Let me assuage your fears – I’m not hooking for Jesus. But I do feel a bit like some kind of dog and pony show, constantly jumping through hoops and playing this made-up game of “are you good enough?” so that I can do what I know in my soul God has called me to do. My call came long before I was formally a part of the Presbyterian family. My call came as an arresting assault on my life plan (which involved getting a Masters in Teaching and marrying my college sweetheart). My call came like the devastating shock of losing an identity. For Ruth, she lost her identity as the wife of Mahlon. For me – it was the loss of my identity as the fiancĂ© of Matthew. It meant a reimaging of myself inside a family that I had never really belonged to (the Church). And while I have loved this man called Jesus for a long, long time, I have had some serious misgivings about the Church (that’s a great story – for another night).

But, like a good daughter-in-law, I abided. I pledged my love and loyalty. I went where my adopted religious family asked me to go (kicking and screaming and nail-biting the whole damn way). I have gleaned in the fields. I have even received praise from those within the covenant.

But I still am reminded that I am a Moabitess. I am a foreigner for whom this Presbyterian language is not native. I am an outsider who must constantly prove that my call is real and true. I stand in the doorway, looking into the room, but not quite comfortable enough to enter.
You can say that all Presbyterian Candidates go through this gauntlet-like rite of passage before they are admitted into the “pastors club” whereby a bunch of people who don’t really know you – or in my experience care about you – decided you have the “gifts” for ordained ministry. Lest my sarcasm isn’t clear enough: that is bullshit.  And I will one day write a more articulated Reformed Theology response to why our system is bullshit. But not tonight.

Tonight I feel like Ruth. A Moabitess.

Saturday marks my 4th year since I (first) sent in my paperwork to begin this process. I know there are people who’ve been at it for twice as long (or longer!). But all I see of my Naomi is the bitter, unfeeling commands to go and glean, to go and paint my face and lay at a stranger’s feet. To go and do, and do, and do – because you are not yet allowed in and these are the decent and orderly rules for getting in.

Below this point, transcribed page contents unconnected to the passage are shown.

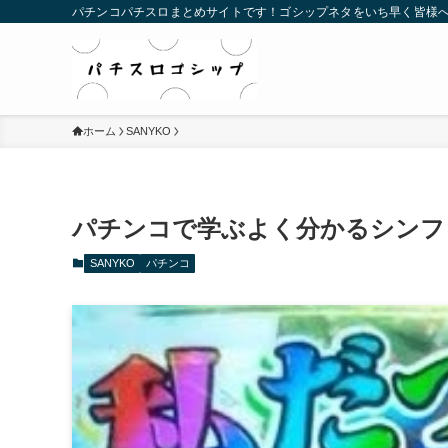
パチンコパチスロまとめサイトです！ゴシップネタをいち早く皆様
ホーム
SANYKO
パチンコで学ぶよく分かるシンフ
SANYKO
パチンコ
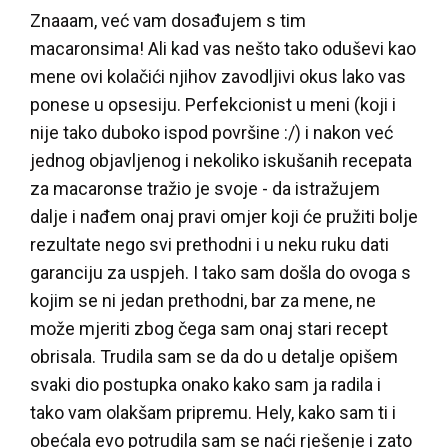
Znaaam, već vam dosađujem s tim
macaronsima! Ali kad vas nešto tako oduševi kao
mene ovi kolačići njihov zavodljivi okus lako vas
ponese u opsesiju. Perfekcionist u meni (koji i
nije tako duboko ispod površine :/) i nakon već
jednog objavljenog i nekoliko iskušanih recepata
za macaronse tražio je svoje - da istražujem
dalje i nađem onaj pravi omjer koji će pružiti bolje
rezultate nego svi prethodni i u neku ruku dati
garanciju za uspjeh. I tako sam došla do ovoga s
kojim se ni jedan prethodni, bar za mene, ne
može mjeriti zbog čega sam onaj stari recept
obrisala. Trudila sam se da do u detalje opišem
svaki dio postupka onako kako sam ja radila i
tako vam olakšam pripremu. Hely, kako sam ti i
obećala evo potrudila sam se naći rješenje i zato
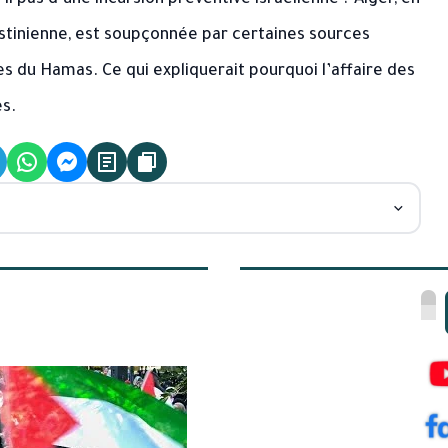
-il pas d’une incursion préventive israélienne ? Alger, en
lestinienne, est soupçonnée par certaines sources
s du Hamas. Ce qui expliquerait pourquoi l’affaire des
s.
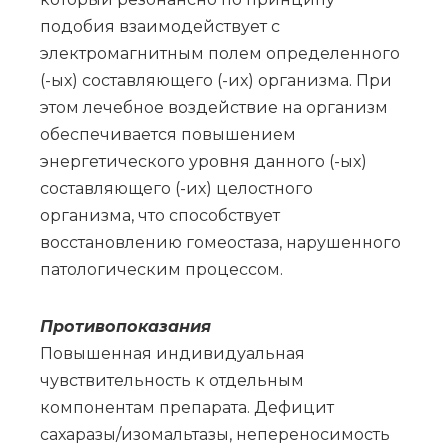
подобия взаимодействует с
электромагнитным полем определенного
(-ых) составляющего (-их) организма. При
этом лечебное воздействие на организм
обеспечивается повышением
энергетического уровня данного (-ых)
составляющего (-их) целостного
организма, что способствует
восстановлению гомеостаза, нарушенного
патологическим процессом.
Противопоказания
Повышенная индивидуальная
чувствительность к отдельным
компонентам препарата. Дефицит
сахаразы/изомальтазы, непереносимость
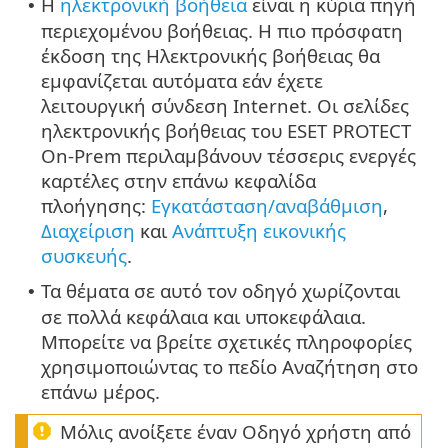
Η
ηλεκτρονική βοήθεια
είναι η κύρια πηγή
•
περιεχομένου βοήθειας. Η πιο πρόσφατη
έκδοση της Ηλεκτρονικής βοήθειας θα
εμφανίζεται αυτόματα εάν έχετε
λειτουργική σύνδεση Internet. Οι σελίδες
ηλεκτρονικής βοήθειας του ESET PROTECT
On-Prem περιλαμβάνουν τέσσερις ενεργές
καρτέλες στην επάνω κεφαλίδα
πλοήγησης:
Εγκατάσταση/αναβάθμιση
,
Διαχείριση
και
Ανάπτυξη εικονικής
συσκευής
.
Τα θέματα σε αυτό τον οδηγό χωρίζονται
•
σε πολλά κεφάλαια και υποκεφάλαια.
Μπορείτε να βρείτε σχετικές πληροφορίες
χρησιμοποιώντας το πεδίο Αναζήτηση στο
επάνω μέρος.
Μόλις ανοίξετε έναν Οδηγό χρήστη από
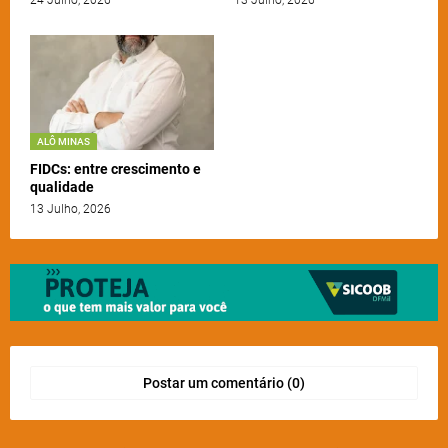
24 Julho, 2026
13 Julho, 2026
ALÔ MINAS
FIDCs: entre crescimento e
qualidade
13 Julho, 2026
Postar um comentário (0)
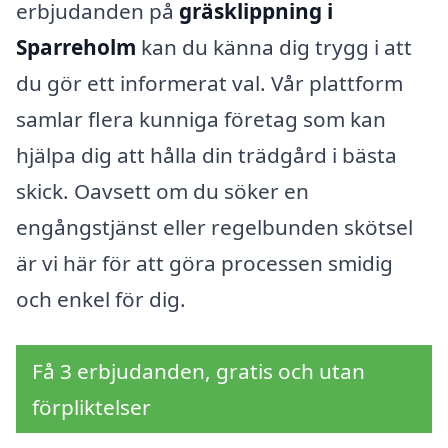
erbjudanden på
gräsklippning i
Sparreholm
kan du känna dig trygg i att
du gör ett informerat val. Vår plattform
samlar flera kunniga företag som kan
hjälpa dig att hålla din trädgård i bästa
skick. Oavsett om du söker en
engångstjänst eller regelbunden skötsel
är vi här för att göra processen smidig
och enkel för dig.
Få 3 erbjudanden, gratis och utan
förpliktelser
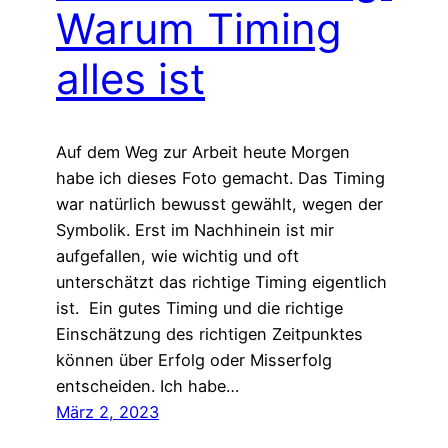
Warum Timing
alles ist
Auf dem Weg zur Arbeit heute Morgen
habe ich dieses Foto gemacht. Das Timing
war natürlich bewusst gewählt, wegen der
Symbolik. Erst im Nachhinein ist mir
aufgefallen, wie wichtig und oft
unterschätzt das richtige Timing eigentlich
ist. Ein gutes Timing und die richtige
Einschätzung des richtigen Zeitpunktes
können über Erfolg oder Misserfolg
entscheiden. Ich habe…
März 2, 2023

My hope on all of this is that I will have the strength and courage to abide long enough to be welcomed into the family. My hope is to feel genuinely apart of this adopted family – a family that I have literally and figuratively fought to be a part of. My hope is that I do not grow bitter and resentful, but rather come to see that all the while my Naomi was in the background, watching and scheming so that we both would be cared for and looked after in the end.

I hope, my Naomi, I hope.

But for right now, I cannot get past the overwhelming feeling that in the eyes of my Naomi I am first a Moabitess, and second a daughter.